How does one graph a summation, like $$\sum_{x=0}^{n} n$$
Can it be like this
Because if you take the points from the summation (0,0), (1,1), (2,3), (3,6) you can tell by summations it only works with integers, so after that integer, like a floor function, it should stay prolonged for one unit until the next integer.
I personally thinks this is how it should be graphed. If this is how the graph looks I think we can easily formulate the integral. If go backwards the limit is 0, in the summations so it's 0.
As for the reason it's like a floor function, if these are fixed points, taking x=1.5, you could just say undefined, but then there's not much you can solve from it. You could say it's discrete, but then is a summation a function, if there is no infinitesimal parts for all x-values, should it just be the way it is?
This may sound off topic, but is there an identity for the integral of any summation, and what is it called? Because if you take $\int\sum_{x=0}^{n} n^n$, you can't find the partial sum for it, so you'll have to introduce another notation.
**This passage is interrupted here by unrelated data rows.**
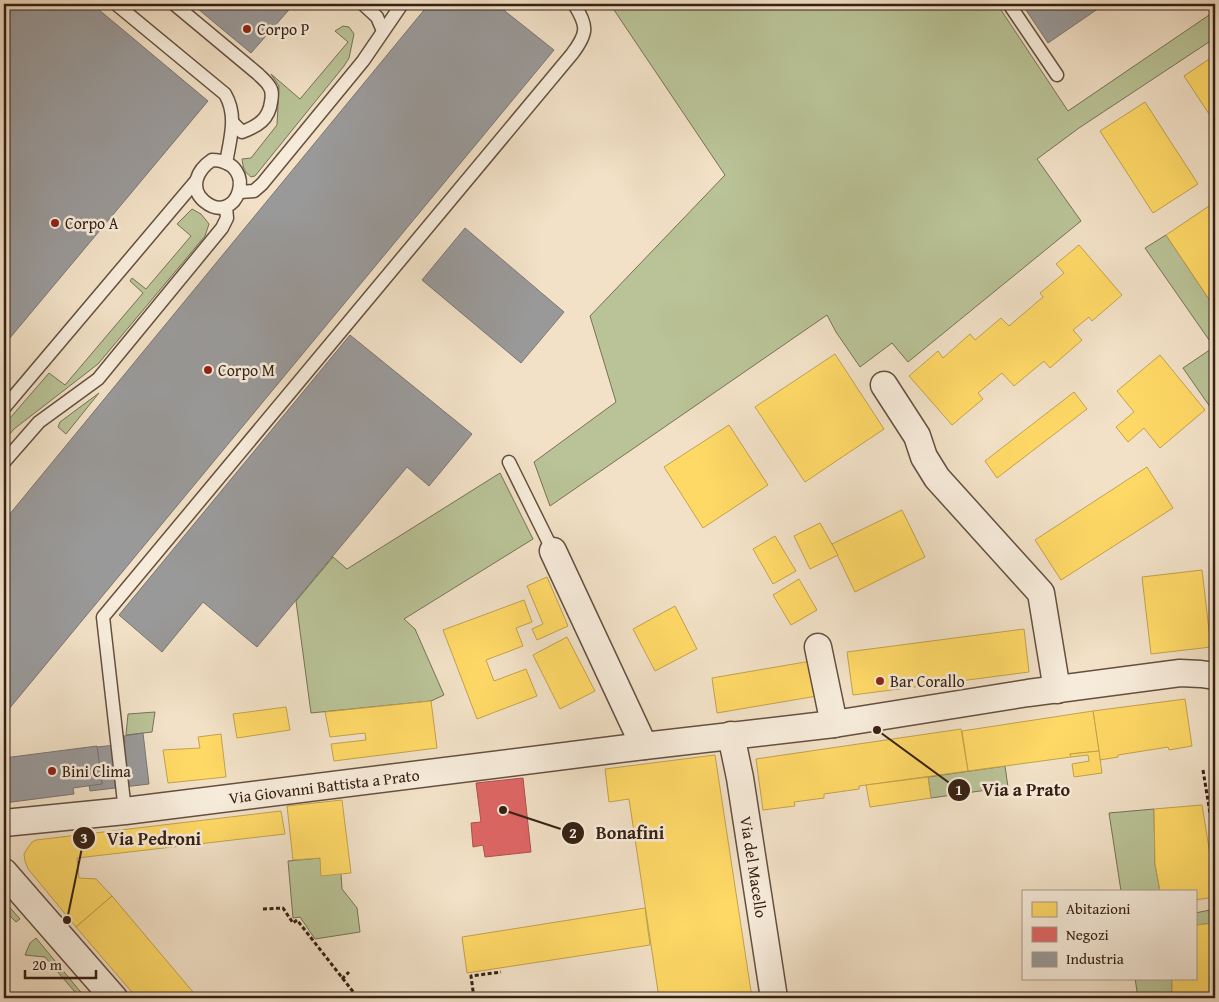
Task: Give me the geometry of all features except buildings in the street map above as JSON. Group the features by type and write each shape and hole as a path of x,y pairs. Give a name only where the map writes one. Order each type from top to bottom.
{"street":[{"path":"884,385 916,436 924,457 937,478 1041,592 1057,690"},
{"path":"553,551 644,746"},
{"path":"818,647 834,724"},
{"name":"Via Giovanni Battista a Prato","path":"4,823 125,811 834,724 1028,693 1180,673 1215,676"},
{"name":"Via del Macello","path":"731,736 774,998"},
{"path":"4,872 114,998"}],"lane":[{"path":"116,4 225,94 231,104 233,123 226,162"},
{"path":"174,4 258,74 269,86 272,100 265,118 256,127 242,132 233,123"},
{"path":"363,4 376,17 383,31"},
{"path":"240,192 254,191 262,184 363,61 402,4"},
{"path":"125,811 103,617 583,40 585,26 574,4"},
{"path":"1009,4 1057,75"},
{"path":"4,408 195,182 201,169 212,160 226,162 238,177 241,184 240,192 232,203 226,207 219,208 205,202 196,190 195,182"},
{"path":"4,462 39,422 98,379 222,228 227,218 226,207"},
{"path":"508,462 553,551"}],"path":[{"path":"1203,770 1215,844"},
{"path":"263,909 283,908 293,923 297,920 358,998"},
{"path":"342,979 349,972"},
{"path":"474,998 471,976 501,972"}],"green space":[{"path":"610,4 997,4 1068,111 1215,11 1215,38 1079,128 1037,159 1081,221 908,362 892,343 860,367 836,332 827,315 550,506 534,462 616,402 590,316 725,175"},
{"path":"343,26 349,27 354,34 349,58 255,176 251,177 244,169 242,159 251,158 277,125 279,86 271,74 300,99 348,42 335,31"},
{"path":"192,209 201,214 209,224 205,236 98,364 14,429 4,441 4,425 49,373 65,385 143,293 130,281 132,278 146,289 191,236 177,224"},
{"path":"1166,235 1215,308 1215,414 1183,368 1214,347 1145,248"},
{"path":"99,393 66,434 58,427 60,422"},
{"path":"500,473 533,539 404,619 415,629 444,695 431,701 311,713 296,601 333,557 347,569"},
{"path":"155,712 152,732 126,735 128,714"},
{"path":"1005,766 1008,787 931,798 928,777"},
{"path":"1154,809 1155,864 1160,890 1121,890 1109,813"},
{"path":"320,858 341,874 342,889 357,908 360,932 315,939 300,917 293,918 288,861"},
{"path":"4,901 20,919 16,922 4,910"},
{"path":"1215,909 1215,923 1196,925 1196,913"},
{"path":"36,938 86,998 80,998 45,957 25,955 30,943"},
{"path":"1135,980 1172,980 1172,998 1138,998"}],"place":[{"name":"Corpo P","path":"247,29"},
{"name":"Corpo A","path":"55,223"},
{"name":"Corpo M","path":"208,370"},
{"name":"Bar Corallo","path":"880,681"},
{"name":"Via a Prato","path":"877,730"},
{"name":"Bini Clima","path":"52,771"},
{"name":"Bonafini","path":"503,810"},
{"name":"Via Pedroni","path":"67,920"}]}
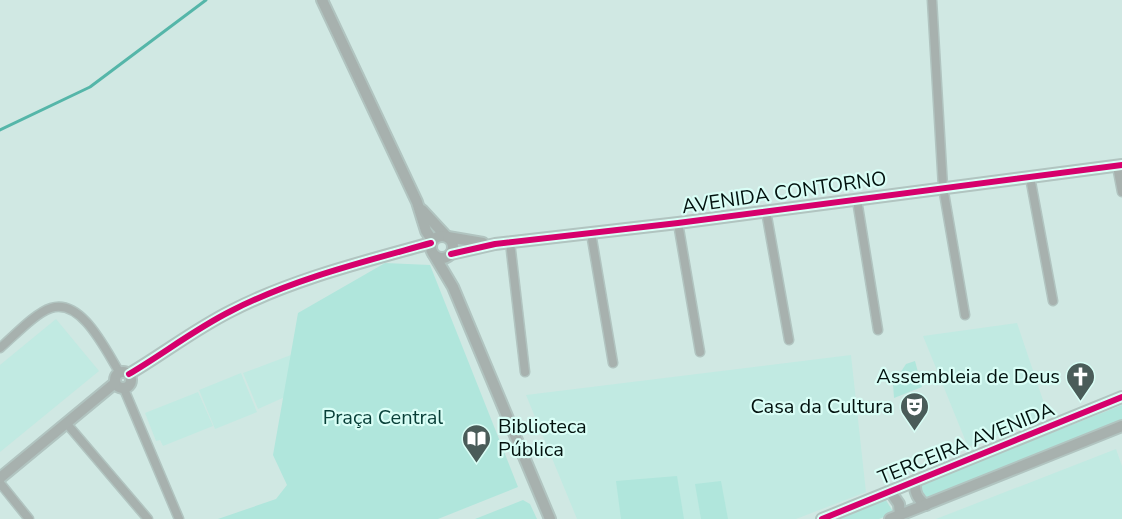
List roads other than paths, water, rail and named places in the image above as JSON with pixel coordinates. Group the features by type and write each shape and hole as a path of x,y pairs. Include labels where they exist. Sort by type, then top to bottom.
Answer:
{"street":[{"path":"322,0 417,202 432,248 453,286 550,519"},
{"path":"932,0 943,187 965,315"},
{"path":"1120,165 1122,192"},
{"name":"AVENIDA CONTORNO","path":"450,255 495,244 678,223 1120,165"},
{"path":"1030,177 1053,301"},
{"path":"857,200 878,330"},
{"path":"417,202 453,245 450,255 453,286"},
{"path":"766,211 789,340"},
{"path":"678,223 700,352"},
{"path":"591,233 613,363"},
{"path":"432,248 440,235 447,237"},
{"name":"AVENIDA CONTORNO","path":"447,237 468,242 495,244"},
{"path":"510,242 525,372"},
{"path":"29,519 0,480 29,452 122,380 232,310 290,285 397,253 432,248"},
{"path":"432,248 441,258 450,255"},
{"path":"0,348 49,308 61,306 71,308 82,316 122,380 179,519"},
{"name":"TERCEIRA AVENIDA","path":"822,519 1122,397"},
{"path":"67,424 148,519"},
{"path":"895,517 1122,426"},
{"path":"915,481 916,494 926,505"},
{"path":"890,491 899,504 895,517"}],"waterway":[{"path":"0,130 90,87 206,0"}],"place":[{"name":"Assembleia de Deus","path":"1081,402"},
{"name":"Casa da Cultura","path":"914,432"},
{"name":"Biblioteca Pública","path":"477,464"}],"park label":[{"name":"Praça Central","path":"383,417"}]}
One function that will produce the given graph is $$ f(x)= \sum_{k=1}^{\lfloor x \rfloor} k = \frac{\lfloor x \rfloor \cdot \lfloor x + 1 \rfloor}{2} $$ provided $x \geq 0$ and $f(x)=0$ if $x < 0$. Here $\lfloor x \rfloor$ denonotes the floor function, i.e., decimal truncation.
If you restrict the domain of $f$ to set bounded from above then you can realize it as the finite sum of simple functions, where each simple function is a "step" of the graph. More specifically, on any interval $(-\infty, x]$ for $x \geq 0$ we have the functional equality $$ f = \frac{\lfloor x \rfloor \cdot \lfloor x + 1 \rfloor}{2} \cdot \chi_{[\lfloor x \rfloor, x]} + \sum_{k=0}^{\lfloor x \rfloor - 1} \frac{k (k+1)}{2} \chi_{[k, k+1)}. $$ We adopt the convetion that the rightmost sum is $0$ if $\lfloor x \rfloor < 1$. Here, for any subset $A$ of the real numbers $\chi_A$ denotes the indicator function of $A$, defined by $\chi_A(x)=1$ if $x \in A$ and $\chi_A(x)=0$ if $x \notin A$. The reason for writing $f$ this way becomes apparent when we want to integrate it. More generally, for a function $g \colon \mathbb R \to \mathbb R$ that can be written as $g = \sum_{k=1}^n \alpha_k \cdot \chi_{I_k}$ for reals $\alpha_k$ we have $\int_{\mathbb R} g(x) \ dx = \sum_{k=1}^n \alpha_k \cdot \lvert I_k \rvert$.
Clearly $\int_{\mathbb R} f(x) \ dx$ is infinite, but for $x \geq 0$ $$ \int_{-\infty}^x f(t) \ dt = (x - \lfloor x \rfloor) \cdot f(x) + \sum_{k=0}^{\lfloor x \rfloor -1} f(k). $$ The rightmost expression is just of the form $\sum_{k=1}^m \left( \sum_{j=1}^k j \right)$ which can be seen to equal $(1/6)m(m+1)(m+2)$.